Il ne faudrait pas s'étonner, donc, que le budget 2016 du gouvernement libéral accorde une place de choix à des réinvestissements majeurs en éducation.

C'est de ce secteur d'activité que sont venus les grognements les plus retentissants au cours des derniers mois. Et le premier ministre Philippe Couillard a été assez clair la semaine dernière en s'engageant à envoyer «un signal très fort» en faveur de l'éducation

Les signaux d'alarme témoignant des besoins criants en éducation ont été nombreux récemment, allant de la parution de photos et de reportages sur l'état lamentable des écoles jusqu'à la formation de chaînes humaines autour de certains établissements, en passant par les manifestations dénonçant le manque de ressources professionnelles.

Ajoutons à cela l'incertitude liée à la controversée réforme des commissions scolaires et la succession de ministres de l'Éducation au cours des dernières années et ça donne un portrait d'ensemble qui n'est pas très glorieux pour un gouvernement qui entre maintenant dans la deuxième demie de son mandat.

Normalement, ces deux prochaines années doivent servir à préparer une réélection. Il faut donc s'attendre à ce que le budget traduise non seulement une volonté de ne plus couper en éducation, mais aussi une intention de redonner une peu de lustre au réseau scolaire, tant dans son aspect physique que dans l'accomplissement de sa mission.
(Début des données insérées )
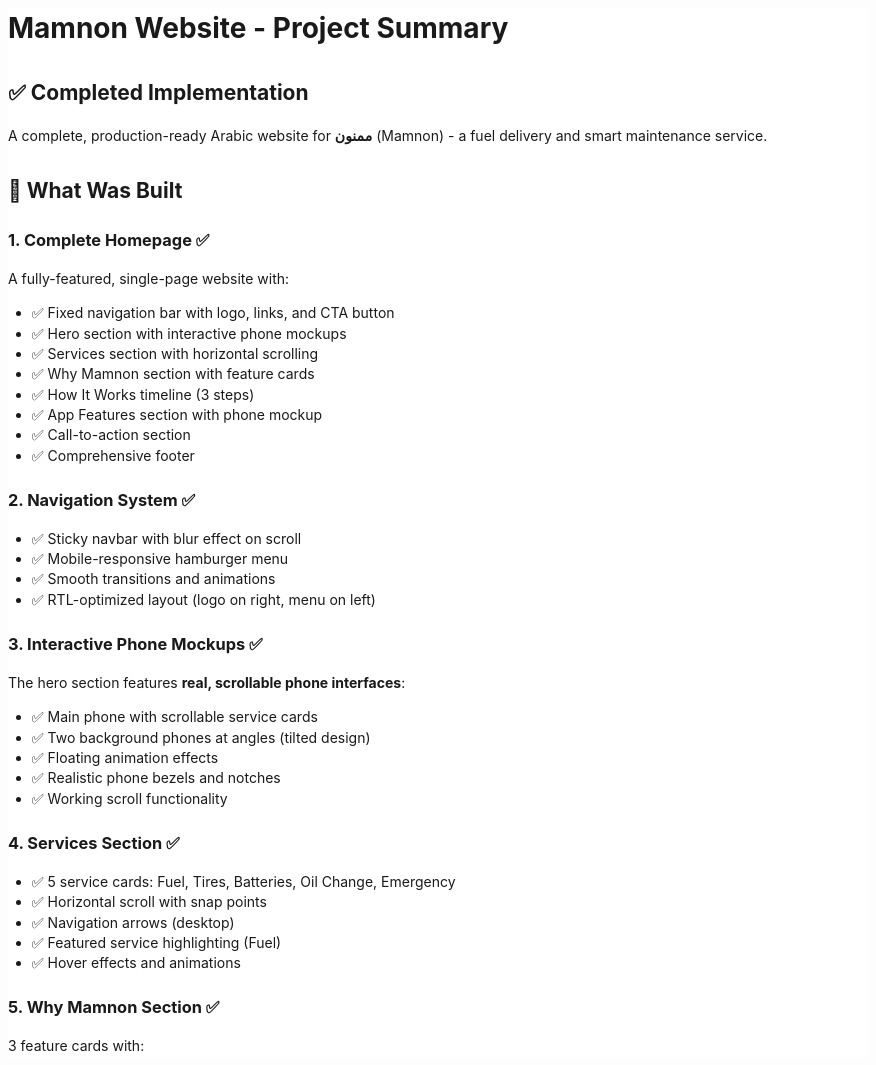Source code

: # Mamnon Website - Project Summary

## ✅ Completed Implementation

A complete, production-ready Arabic website for **ممنون** (Mamnon) - a fuel delivery and smart maintenance service.

## 🎯 What Was Built

### 1. **Complete Homepage** ✅

A fully-featured, single-page website with:

- ✅ Fixed navigation bar with logo, links, and CTA button
- ✅ Hero section with interactive phone mockups
- ✅ Services section with horizontal scrolling
- ✅ Why Mamnon section with feature cards
- ✅ How It Works timeline (3 steps)
- ✅ App Features section with phone mockup
- ✅ Call-to-action section
- ✅ Comprehensive footer

### 2. **Navigation System** ✅

- ✅ Sticky navbar with blur effect on scroll
- ✅ Mobile-responsive hamburger menu
- ✅ Smooth transitions and animations
- ✅ RTL-optimized layout (logo on right, menu on left)

### 3. **Interactive Phone Mockups** ✅

The hero section features **real, scrollable phone interfaces**:

- ✅ Main phone with scrollable service cards
- ✅ Two background phones at angles (tilted design)
- ✅ Floating animation effects
- ✅ Realistic phone bezels and notches
- ✅ Working scroll functionality

### 4. **Services Section** ✅

- ✅ 5 service cards: Fuel, Tires, Batteries, Oil Change, Emergency
- ✅ Horizontal scroll with snap points
- ✅ Navigation arrows (desktop)
- ✅ Featured service highlighting (Fuel)
- ✅ Hover effects and animations

### 5. **Why Mamnon Section** ✅

3 feature cards with:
Ça tombe bien parce que selon un sondage CROP réalisé pour le compte de la Centrale des syndicats du Québec démontre que 86 % de la population croit que Québec doit mettre fin aux compressions budgétaires dans les écoles et réinvestir «massivement» en éducation.

Le millier d'adultes sondés dans le cadre de ce sondage croit aussi, dans la même proportion de 86 %, que le gouvernement doit élaborer un plan d'investissement d'urgence pour ramener à un niveau sécuritaire les établissements scolaires.

Les répondants sont aussi préoccupés, à 82 %, par le manque de ressources professionnelles pour les élèves en difficulté d'adaptation ou d'apprentissage et les élèves handicapés.

La cause de l'éducation reçoit donc beaucoup de sympathie de la part de la population.

Mais alors, a-t-on éclipsé la santé pour autant? Souvenons-nous il y a cinq ou dix ans: les politiciens disaient toujours, dans un pléonasme navrant, que c'était «la première priorité».

Est-ce à dire que ça va mieux dans le réseau de la santé? Ce serait abusif de conclure que tout est beau, mais il faut bien reconnaître qu'en général, il y a eu des améliorations en ce qui a trait à l'accès aux soins, à l'accès aux médecins de famille, au temps d'attente dans les urgences.

Il faut dire «en général» parce qu'il y a des épisodes plus sombres, comme celui que traverse présentement l'urgence du Centre Avellin-Dalcourt, à Louiseville.

Évidemment, le prochain budget ne pourra pas régler tous les problèmes, partout où ça crie et où ça grince. Disons qu'on cherchera simplement à apaiser la grogne dans certains milieux. L'éducation en est un, mais il ne faudra pas complètement laisser de côté la santé.

Faudrait quand même pas qu'elle devienne une «dernière» priorité.